In a letter of 1834 to close friend Almira Penniman Barlow, Margaret Fuller confided, “Experience! Why cannot I value thee, and make thee my peculiar household deity, as did our Master, Goethe?” Only twenty-four, Fuller was beginning a path to make wide-ranging experience her “household deity” as numerous foreign writers broadened her New England provinciality, including Italians Dante, Tasso, Petrarch, Ariosto, and Alfieri, French writers de Staël and George Sand, and, for Germans, Goethe as well as Lessing, Novalis, and Schiller. This paper will demonstrate the significance of Fuller's early fluency in European languages and literatures as preparation for revolutionary action on a personal and political level during her sojourn of 1847—50. Beginning in 1836, Fuller's autodidactic absorption of French, German, and Italian language enabled her not only to imbibe these works first-hand, “translating” them to her own uses and understanding, but also literally to translate selected works into English for a circle of avid New England readers.
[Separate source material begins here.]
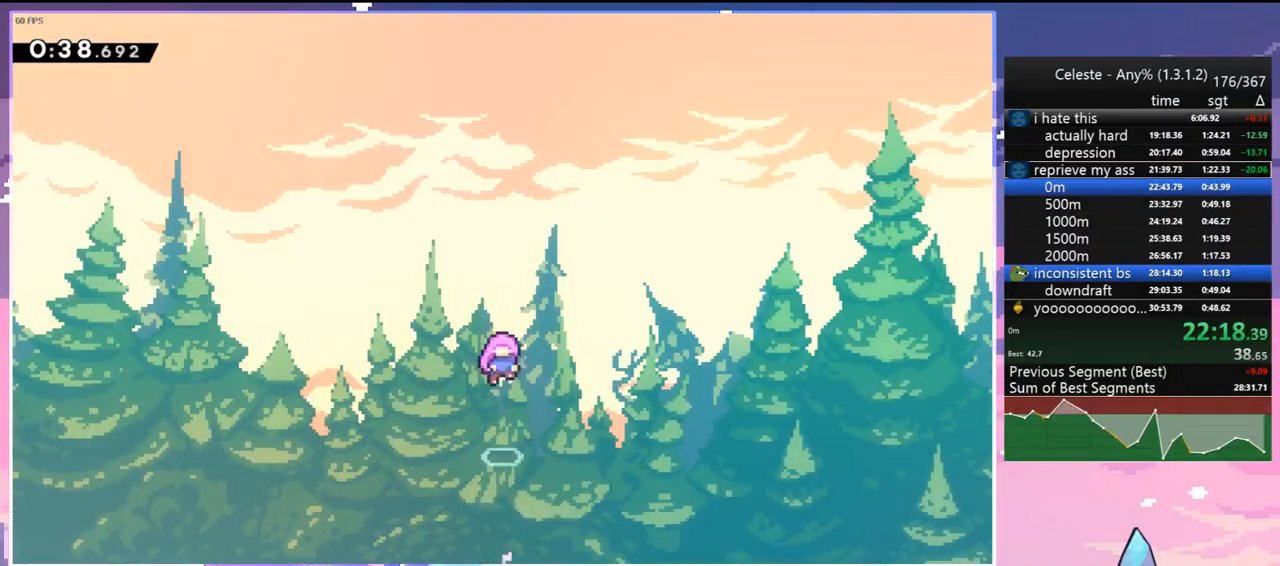
{"keys": [], "events": []}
While her projected European sojourn of 1836 was cancelled due to her father's untimely death, her quiet months studying foreign language and literature in Groton would provide Fuller with the intellectual foundation for experience and action abroad, enabling her radical transformation during her Italian residence of 1847—50. Linguistic and literary bonds were the prelude to personal and cultural bonds in France and Italy, enabling Fuller to negotiate foreign difference at depths shut off from other expatriates, including writers such as Anna Jameson and Fanny Fern, and artists such as Thomas Cole, Horatio Greenough, William Page, and William Wetmore Story. Fuller's early exposure served as a catalyst to “translate” American democratic political texts into European contexts, inspiring her ultimately to fuse American republicanism with Risorgimento ideals.